Transformation Success Dependent on Critical Upfront “Spade” Work

Last week marked the third time we’ve had the opportunity to lead a group of senior IT leaders from carriers out to Silicon Valley for an on-the-ground, immersive “Innovation Tour.” In addition to visiting accelerators, incubators, start-up companies, and venture capital firms, the tour incorporates visits to mature organizations which grew from start-ups and which focus on keeping innovation as a central part of their corporate DNA. Each of the firms, which included AWS, Google, and DocuSign this time around, offers something special. In this case, however, some particularly key insights came from our visit to Salesforce. We were fortunate enough to meet with their new CIO on her 28th day “on the job,” which provided a terrific view into her plans for the organization’s future. From an outsider’s perspective, it was both impressive and intriguing.

Perhaps the most interesting insights, however, came from her most recent experiences as the CIO for BNSF Railways. What could that possibly have to do with the concerns of a CIO/CTO at an insurance company? Plenty, it turns out.

She framed this challenge with the recognition that they needed to rapidly transform from a transportation utility to a tech company. Actionable information is critical to everything they do and there’s a direct correlation between access to information and driving profitability for the enterprise. Making the trains run on time, with the proper freight loads, and to the right destinations, is an immense logistical challenge that had historically been supported by in-house systems that had been built internally, and which had become both rigid and inflexible over time. They had also accumulated impressive levels of technical debt. Sounds like many of the challenges facing insurance carriers today.

To move forward they needed to make a series of dramatic changes that would be tightly choreographed, and which offered very little room for failure. One added challenge was that the Board of Directors included Bill Gates (yes, that Bill Gates), whom the CIO needed to convince on the merits of the plan. Great to hear the description of the discussions which led to winning over a skeptical billionaire. The essentials of the plan included getting out of the data center business, moving key workloads to cloud-based providers, and moving away from building systems. The new focus was on configuring commercial solutions that would allow for faster “time to market” with capabilities and an improved ability to maintain currency with their selected technology partners.

Part of the discussion focused on the challenges of shifting from a world that had been dependent on and relished the flexibility of a CapEx model to one that was focused on OpEx as the preferred expense approach. As the CIO shared, the realization of this challenge led to three critical decisions which would have significant implications for their ultimate success. Long before they could begin configuring systems they needed to:

  • Address the accounting model: Detailed discussions with the CFO created a shared conviction that the old CapEx model actually hid organizational inefficiencies and made it difficult to truly hold both business and IT organizations responsible for the decisions they made. By getting away from a “spend it now, depreciate it later” model, they were able to tie activity more closely to the ebbs and flows of the business, allowing IT to be more responsive to future needs. Having won over the finance organization the next step was to;
  • Engage legal to understand that this is different: The lawyers in this organization had been focused on the historic models of licensing software and buying other assets that would be used locally by the in-house IT organization, who would later add their own special “sauce.” Now they were buying services which represented a completely different paradigm, including a radically different set of metrics to gauge both service level performance and contract success. Given that there was no in-house legal talent that was well-versed in this new model, the Chief Counsel agreed to hire the requisite talent to support this new focus.
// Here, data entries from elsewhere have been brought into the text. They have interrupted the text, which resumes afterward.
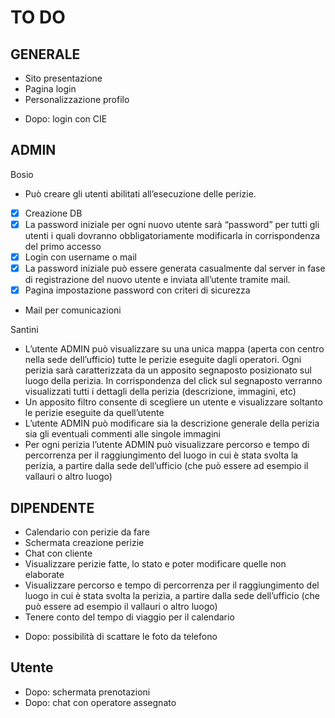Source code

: # TO DO

## GENERALE
- Sito presentazione
- Pagina login
- Personalizzazione profilo
+ Dopo: login con CIE


## ADMIN
Bosio
- Può creare gli utenti abilitati all’esecuzione delle perizie.
- [x] Creazione DB
- [x] La password iniziale per ogni nuovo utente sarà “password” per tutti gli utenti i quali dovranno obbligatoriamente modificarla in corrispondenza del primo accesso
- [x] Login con username o mail
- [x] La password iniziale può essere generata casualmente dal server in fase di registrazione del nuovo utente e inviata all’utente tramite mail.
- [x] Pagina impostazione password con criteri di sicurezza
- Mail per comunicazioni


Santini
- L’utente ADMIN può visualizzare su una unica mappa (aperta con centro nella sede dell’ufficio) tutte le perizie eseguite dagli operatori. Ogni perizia sarà caratterizzata da un apposito segnaposto posizionato sul luogo della perizia. In corrispondenza del click sul segnaposto verranno visualizzati tutti i dettagli della perizia (descrizione, immagini, etc)
- Un apposito filtro consente di scegliere un utente e visualizzare soltanto le perizie eseguite da quell’utente
- L’utente ADMIN può modificare sia la descrizione generale della perizia sia gli eventuali commenti alle singole immagini
- Per ogni perizia l’utente ADMIN può visualizzare percorso e tempo di percorrenza per il raggiungimento del luogo in cui è stata svolta la perizia, a partire dalla sede dell’ufficio (che può essere ad esempio il vallauri o altro luogo)

## DIPENDENTE
- Calendario con perizie da fare
- Schermata creazione perizie
- Chat con cliente
- Visualizzare perizie fatte, lo stato e poter modificare quelle non elaborate
- Visualizzare percorso e tempo di percorrenza per il raggiungimento del luogo in cui è stata svolta la perizia, a partire dalla sede dell’ufficio (che può essere ad esempio il vallauri o altro luogo)
- Tenere conto del tempo di viaggio per il calendario
+ Dopo: possibilità di scattare le foto da telefono

## Utente
+ Dopo: schermata prenotazioni
+ Dopo: chat con operatore assegnato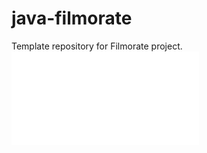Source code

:# java-filmorate
Template repository for Filmorate project.
![ER диаграмма для Filmorate](/ER_Filmorate.pdf) 
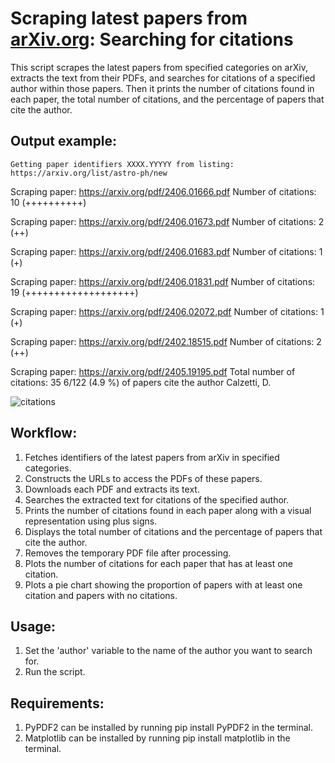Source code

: 
Scraping latest papers from [arXiv.org](https://arxiv.org/): Searching for citations
====================

This script scrapes the latest papers from specified categories on arXiv, extracts the text from their PDFs,
and searches for citations of a specified author within those papers. Then it prints the number of citations 
found in each paper, the total number of citations, and the percentage of papers that cite the author.

## Output example:

`Getting paper identifiers XXXX.YYYYY from listing: https://arxiv.org/list/astro-ph/new `

Scraping paper: https://arxiv.org/pdf/2406.01666.pdf
Number of citations: 10 (++++++++++)

Scraping paper: https://arxiv.org/pdf/2406.01673.pdf
Number of citations: 2 (++)

Scraping paper: https://arxiv.org/pdf/2406.01683.pdf
Number of citations: 1 (+)

Scraping paper: https://arxiv.org/pdf/2406.01831.pdf
Number of citations: 19 (+++++++++++++++++++)

Scraping paper: https://arxiv.org/pdf/2406.02072.pdf
Number of citations: 1 (+)

Scraping paper: https://arxiv.org/pdf/2402.18515.pdf
Number of citations: 2 (++)

Scraping paper: https://arxiv.org/pdf/2405.19195.pdf
Total number of citations: 35
6/122 (4.9 %) of papers cite the author Calzetti, D.

![citations](https://github.com/ianpaga/scrape_papers_arXiv/assets/57350668/b843e6b4-246c-4ca2-94ae-f478fafe6391)

## Workflow:
1. Fetches identifiers of the latest papers from arXiv in specified categories.
2. Constructs the URLs to access the PDFs of these papers.
3. Downloads each PDF and extracts its text.
4. Searches the extracted text for citations of the specified author.
5. Prints the number of citations found in each paper along with a visual representation using plus signs.
6. Displays the total number of citations and the percentage of papers that cite the author.
7. Removes the temporary PDF file after processing.
8. Plots the number of citations for each paper that has at least one citation.
9. Plots a pie chart showing the proportion of papers with at least one citation and papers with no citations.

## Usage:
1. Set the 'author' variable to the name of the author you want to search for.
2. Run the script.

## Requirements: 
1. PyPDF2 can be installed by running pip install PyPDF2 in the terminal.
2. Matplotlib can be installed by running pip install matplotlib in the terminal.
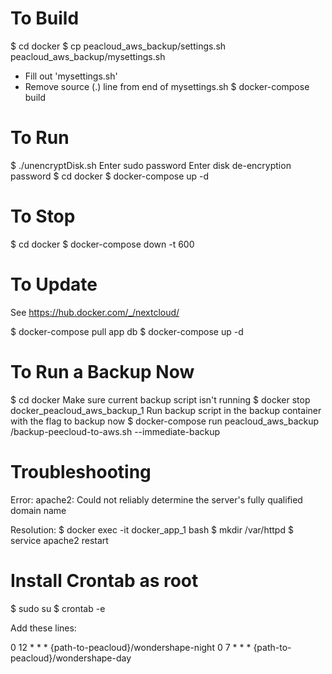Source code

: To Build
==================================
$ cd docker
$ cp peacloud_aws_backup/settings.sh peacloud_aws_backup/mysettings.sh
* Fill out 'mysettings.sh'
* Remove source (.) line from end of mysettings.sh
$ docker-compose build


To Run
=================================

$ ./unencryptDisk.sh
Enter sudo password
Enter disk de-encryption password
$ cd docker
$ docker-compose up -d


To Stop
=================================
$ cd docker
$ docker-compose down -t 600


To Update
=================================
See https://hub.docker.com/_/nextcloud/

$ docker-compose pull app db
$ docker-compose up -d


To Run a Backup Now
=================================
$ cd docker
  Make sure current backup script isn't running
$ docker stop docker_peacloud_aws_backup_1 
  Run backup script in the backup container with the flag to backup now
$ docker-compose run peacloud_aws_backup /backup-peecloud-to-aws.sh --immediate-backup


Troubleshooting
=================================

Error:
	apache2: Could not reliably determine the server's fully qualified domain name

Resolution:
	$ docker exec -it docker_app_1 bash
	$ mkdir /var/httpd
	$ service apache2 restart


Install Crontab as root
================================

$ sudo su
$ crontab -e 

Add these lines:

0 12 * * * {path-to-peacloud}/wondershape-night
0 7  * * * {path-to-peacloud}/wondershape-day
With this commitment in hand, the next step was to;
  • Gather the right program and project management support: Once again, although there was an existing PMO structure, the group had no real experience with the intricacies of implementing cloud-based capabilities with solutions that involved configuring off-premises systems (rather than implementing large solutions within their own environment). That lack of experience could have been disastrous had they approached this as a traditional project with a few new twists. Gaining commitment to get the program and project management resources ready was a critical final piece to get to the starting line for the transformational effort.

All three of these areas are outside of the IT organization but addressing them were fundamental for anything that was purely “technology”-related. Each represented a significant body of work in their own right, requiring that the CIO understand both the politics of the organization and the nuances of each specific discipline that was to be engaged. Each step, involving finance and legal and the PMO, represented a bit of an opportunity to call someone else’s “baby” ugly; this also required a detailed understanding of the issues related to their internal accounting, the specifics of developing contracts in this new world, and the challenges of pivoting to a different kind of project delivery methodology. Missing any of these steps may well have, at a minimum, had an adverse impact on the effort; more than likely, each could have represented a reason for failure in a hypothetical post-mortem.

The actual results? A wild success for their railroad, which has done a masterful job of making the transformation, and which used Salesforce as one of the key tools in the overarching technology strategy.

So it turns out that a railroad CIO’s effort to transform the organization into a technology company has many valuable insights that can be directly applied into insurance and financial services more broadly. Simply stated, there’s a lot of road bed work required long before you can lay rail – pun intended.